> _What to work on_
A - Using the text on party health pledges, answer each question briefly:
(i) Under the first party's manifesto, which age groups would receive free health services?
(ii) What did Hon. Bashir Adamu Jimbo name as the major factor working against sustainable interventions to address SAM in the state?
(iii) Which health system did Mallam Aminu Ibrahim Ringim promise to reintroduce?
B - Pick up the text on party health pledges after its final sentence and keep writing.

> _Document segment_
======
The party in its manifesto commits to free health services for all Nigerians up to the age of 18 and seniors over the age of 65 years; and affordable health services for all Nigerians in every part of the country; create infrastructural facilities in the health sector for effective health care delivery.
Other promises by the party include to revitalise primary, secondary and tertiary health care systems; give special attention in addressing problems of WF, HIV/AIDS, maternal and infant mortality; and make functional clinics accessible to inaccessible communities.
While responding to a question on proposed strategy by the party to ensure sustainable investment for the CMAM activities and expansion to other Local Government yet to be covered, Hon. Bashir Adamu Jimbo, the Gubernatorial candidate of SDP said the party would work towards sustainable initiatives and free programmes on Primary Health Care to systematically curb malnutrition, while enhancing SAM interventions in the state.
He assured to prioritise sustainable CMAM programmes and nutrition investment through constructive collaboration with Civil Society Organisation and development partners to extend CMAM activities to other Local Government Area yet to be covered in the state.
Hon. Jimbo attributed delay in release of budgeted funds as the major factor militating against sustainable interventions to address SAM in the state, while giving assurance to facilitate timely release of funds, if elected as the Governor.
“Proper collaboration with Civil Society groups and development partners will help in adequate supervision, promote accountability and ensure compliance to the implementation of nutrition funding as contains in the budget,” he explained.
‘We will deploy adequate human resources for health’ – PDP
The People Democratic Party’s overall policy objective for the health sector aims at improving the health status of Nigerians in order to increase productivity, job creation, wealth creation and poverty reduction through improvement of healthcare services, ensuring universal access to basic health care and reproductive health, improvement of maternal and child health.
Mallam Aminu Ibrahim Ringim, the party’s gubernatorial candidate during the debate committed to fulfil the state’s commitment to adequate nutrition investment through strengthen financial and technical collaboration with relevant stakeholders.
He promised to reintroduce Guduma Health system as part of initiatives to improve efficient Primary Health Care services delivery at community level, while adopting a multi-sectoral approach to improve services.
======
> _Study material_
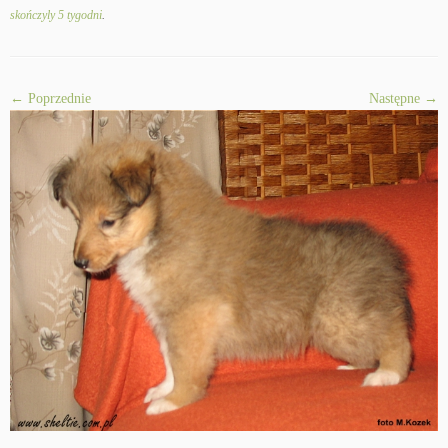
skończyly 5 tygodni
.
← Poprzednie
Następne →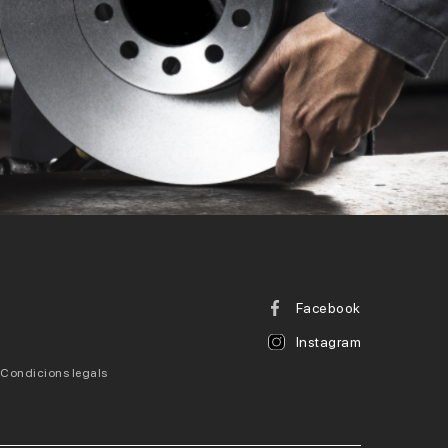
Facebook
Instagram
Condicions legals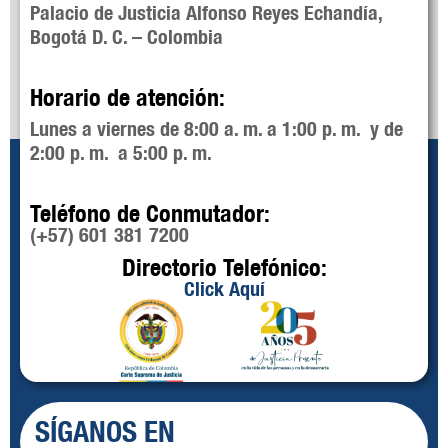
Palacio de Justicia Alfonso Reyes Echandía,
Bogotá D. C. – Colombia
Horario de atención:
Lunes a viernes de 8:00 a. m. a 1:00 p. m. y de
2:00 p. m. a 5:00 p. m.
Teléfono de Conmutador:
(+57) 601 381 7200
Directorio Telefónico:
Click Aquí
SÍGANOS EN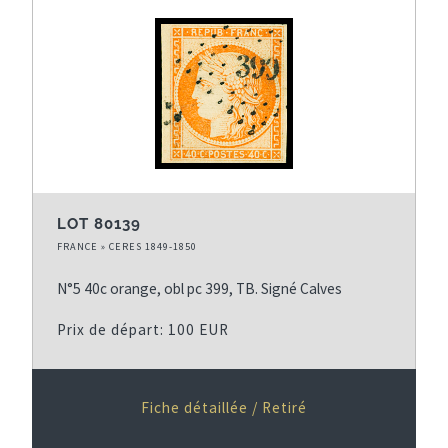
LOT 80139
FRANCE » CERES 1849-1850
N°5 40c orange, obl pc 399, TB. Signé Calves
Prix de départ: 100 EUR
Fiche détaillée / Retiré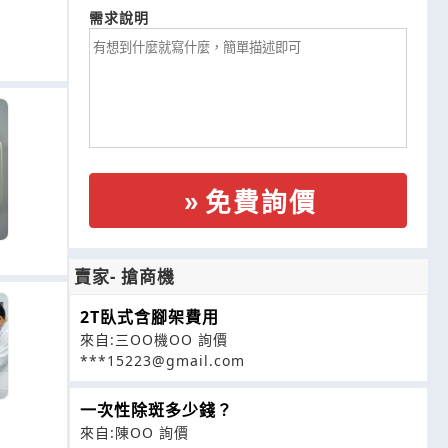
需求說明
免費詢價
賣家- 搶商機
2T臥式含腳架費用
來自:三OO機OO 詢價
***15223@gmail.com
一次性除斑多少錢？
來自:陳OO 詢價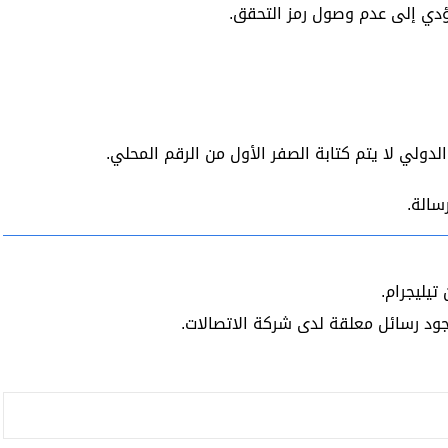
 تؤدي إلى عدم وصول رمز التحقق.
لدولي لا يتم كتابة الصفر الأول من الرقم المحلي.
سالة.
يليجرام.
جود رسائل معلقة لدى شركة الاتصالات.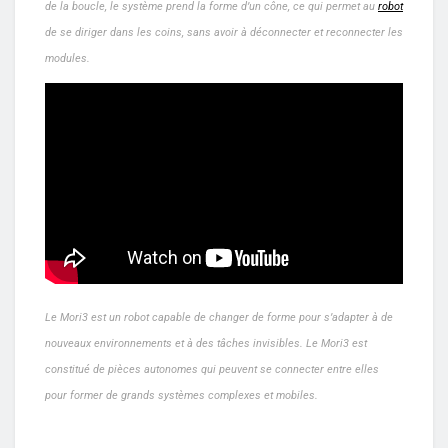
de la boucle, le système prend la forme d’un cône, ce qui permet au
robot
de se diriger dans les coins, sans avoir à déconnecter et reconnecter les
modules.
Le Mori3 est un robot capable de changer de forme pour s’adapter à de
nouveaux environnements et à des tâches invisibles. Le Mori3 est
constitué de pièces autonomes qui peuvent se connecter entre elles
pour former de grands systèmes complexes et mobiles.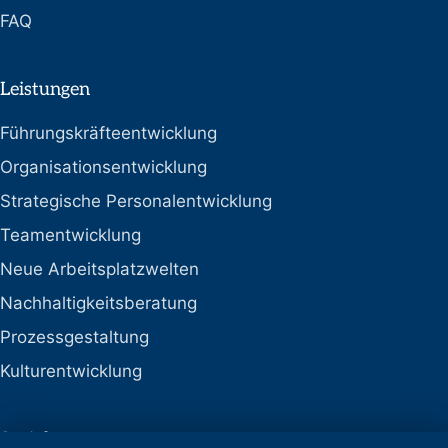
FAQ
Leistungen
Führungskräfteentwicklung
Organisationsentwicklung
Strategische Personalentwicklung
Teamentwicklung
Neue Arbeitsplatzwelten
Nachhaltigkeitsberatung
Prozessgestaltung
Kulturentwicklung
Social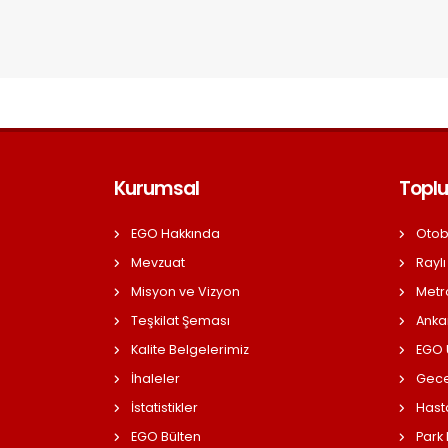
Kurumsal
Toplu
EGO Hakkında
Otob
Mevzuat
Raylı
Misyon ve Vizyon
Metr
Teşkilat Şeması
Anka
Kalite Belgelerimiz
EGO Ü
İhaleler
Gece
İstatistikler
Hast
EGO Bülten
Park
======
> _Expected results_
A -
(i) Nigerians up to the age of 18 and seniors over the age of 65.
(ii) Delay in the release of budgeted funds.
(iii) The Guduma Health system.

B -
“Adequate human resources remains paramount to effectively deliver on Primary Health Care. We will encourage appropriate training, retraining and research programmes to boost skilled healthcare personnel to be deployed across healthcare centres.
“We will enhance collaboration with development partners and Civil Society groups to sustain adequate funding for SAM prevention,” Mallam Ibrahim
‘We will strengthen accountability around PHC, nutrition funds’ – PDM
As contains in its party manifesto, Peoples Democratic Movement (PDM) commits to ensure proper coordination and reinforcement of government and nongovernmental organizations to improve access to qualitative Primary Health Care; health education and advocacy in schools and through community based associations; constructive engagement of international health management and delivery agencies on preventive medical initiatives.
Other promises by the party include support for healthy lifestyle advocacy; establishment of a National Health Board and Health monitoring and regulations blueprint; improved access to affordable medical care; reduction in infant and child mortality rate; increase in life expectancy; reduction in loss manpower arising from illness; and reduction in the need for medical treatment outside Nigeria.
In his response to a question on the immediate measures the party will put in place to ensure timely release and judicious utilisation of fund by the line Ministries, Departments and Agencies, Mallam Muhammad Sanusi, the candidate of PDM promised to ensure proper control and supervision of government finances to promote full implementation of nutrition funds in the state.
In order to ensure functional Primary Health Care, Mallam Sanusi assured to maintain regular supervision of PHC centres in the state through partnership with Civil Society Organisations.
“Our government with work with CSOs to provide adequate financial resources to nutrition activities and ensure accountability by every person in charge of nutrition programme.
“Apart from financial prudence, we will ensure timely release of budgeted funds to sustain and expand nutrition interventions in the state.
“We will boost human resources for Primary Health Care through adequate recruitment of skilled personnel of high professional competence,” he assured.
‘We will commit $160 per child to prevent SAM’ – MPN
The gubernatorial candidate of Mega Party of Nigeria, Sheik Rudman Abdullah, during the debate pledged to establish Desk Official across the 27 Local Government Areas in the state, and sustain partnership with development partners and Civil Society Organisations.
“If elected as the next governor, I will commit $160 per child to prevent SAM across Primary Health Care centres.
“I will hold responsible Ministries, Departments and Agencies accountable to ensure timely release of funds; and mainstream nutrition in primary and secondary education curricula,” he assured.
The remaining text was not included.